On September 13th, the United States Court of Appeals for the Federal Circuit decided American Medical Systems, Inc. v. Biolitec, Inc., which involved an important issue in patent claim interpretation: when does the preamble of a patent claim constitute a limitation of that claim?

For the uninitiated, a patent claim defines the scope of protection conferred by the patent and is usually divided into three separate parts: a preamble, a transitional phrase, and a body.  The preamble comes first and is often used to describe the environment in which the invention resides, to describe a field of intended use, and/or to provide antecedent basis for (i.e., to introduce) one or more terms in the claim body.  As an example, a representative claim from the patent involved in American Medical Systems is shown below with its preamble underlined and in boldface:

31.        A method for photoselective vaporization of tissue, comprising:

delivering laser radiation to a treatment area on the tissue, the laser radiation having a wavelength and having irradiance in the treatment area sufficient to cause vaporization of a substantially greater volume of tissue than a volume of residual coagulated tissue caused by the laser radiation, wherein the delivered laser radiation has an average irradiance in the treatment area greater than 10 kiloWatts/cm2 in a spot size at least 0.05 mm2.
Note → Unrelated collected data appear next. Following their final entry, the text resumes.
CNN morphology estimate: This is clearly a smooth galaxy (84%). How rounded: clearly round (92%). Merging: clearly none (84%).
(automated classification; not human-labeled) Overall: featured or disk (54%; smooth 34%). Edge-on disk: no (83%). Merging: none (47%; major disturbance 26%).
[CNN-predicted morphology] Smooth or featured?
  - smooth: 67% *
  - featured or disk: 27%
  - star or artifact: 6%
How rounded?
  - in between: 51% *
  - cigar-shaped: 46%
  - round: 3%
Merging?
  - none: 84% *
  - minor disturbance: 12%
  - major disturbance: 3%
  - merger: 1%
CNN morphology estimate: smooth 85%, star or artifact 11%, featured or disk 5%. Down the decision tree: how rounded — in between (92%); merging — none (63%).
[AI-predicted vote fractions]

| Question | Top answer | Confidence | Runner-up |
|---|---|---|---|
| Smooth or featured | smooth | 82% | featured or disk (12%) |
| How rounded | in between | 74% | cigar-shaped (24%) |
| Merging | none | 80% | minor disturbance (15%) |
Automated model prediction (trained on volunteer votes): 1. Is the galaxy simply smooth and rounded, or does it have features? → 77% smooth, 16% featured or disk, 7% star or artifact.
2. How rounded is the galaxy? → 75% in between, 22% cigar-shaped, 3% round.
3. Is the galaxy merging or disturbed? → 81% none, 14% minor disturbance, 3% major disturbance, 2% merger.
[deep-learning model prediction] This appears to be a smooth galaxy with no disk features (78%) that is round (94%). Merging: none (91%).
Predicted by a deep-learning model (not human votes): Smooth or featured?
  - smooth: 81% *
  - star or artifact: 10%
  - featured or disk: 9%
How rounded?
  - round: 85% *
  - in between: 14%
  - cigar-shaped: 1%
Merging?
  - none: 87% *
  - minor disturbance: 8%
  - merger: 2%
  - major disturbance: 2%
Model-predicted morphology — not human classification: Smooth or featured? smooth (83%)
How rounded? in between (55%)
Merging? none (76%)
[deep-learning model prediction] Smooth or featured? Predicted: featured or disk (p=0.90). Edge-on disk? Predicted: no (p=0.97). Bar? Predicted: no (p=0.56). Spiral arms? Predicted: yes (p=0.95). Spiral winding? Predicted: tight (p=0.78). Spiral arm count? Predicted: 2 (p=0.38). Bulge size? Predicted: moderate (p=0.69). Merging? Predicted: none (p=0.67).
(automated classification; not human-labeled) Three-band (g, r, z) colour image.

In this case, the majority found that the above preamble phrase “photoselective vaporization of tissue” did not constitute a limitation of the claim.  The majority found it significant that the preamble: (1) merely describes the invention set forth in the body of the claim; (2) was not used to overcome prior art; and (3) was not necessary to provide antecedent basis for the term “tissue” (even though it was used for this purpose).

Before announcing its decision, the Court reviewed the case law in this area and summarized the general guidelines for determining whether a preamble constitutes a claim limitation:

1.         Generally, a preamble does not limit a claim

2.         Whether a preamble limits a claim is determined based on the facts of each case in light of the claim as a whole and the invention described in the patent

3.         A preamble phrase will limit a claim where the phrase: (a) recites essential structure or steps; (b) is necessary to give “life, meaning, and vitality” to the claim; or (c) was added during prosecution to overcome prior art

4.         A preamble phrase will not limit a claim where: (a) the deletion of the phrase does not affect the structure or steps of the claimed invention; (b) the phrase is duplicative of the limitations in the claim body; or (c) the phrase is merely descriptive

As readily argued by the dissent, these guidelines will be difficult to apply in some cases, and this entire body of law should probably be reviewed by the Court en banc.  Until then, however, patent applicants and their attorneys must carefully consider the implications of these guidelines when drafting patent claims or conducting non-infringement or invalidity investigations.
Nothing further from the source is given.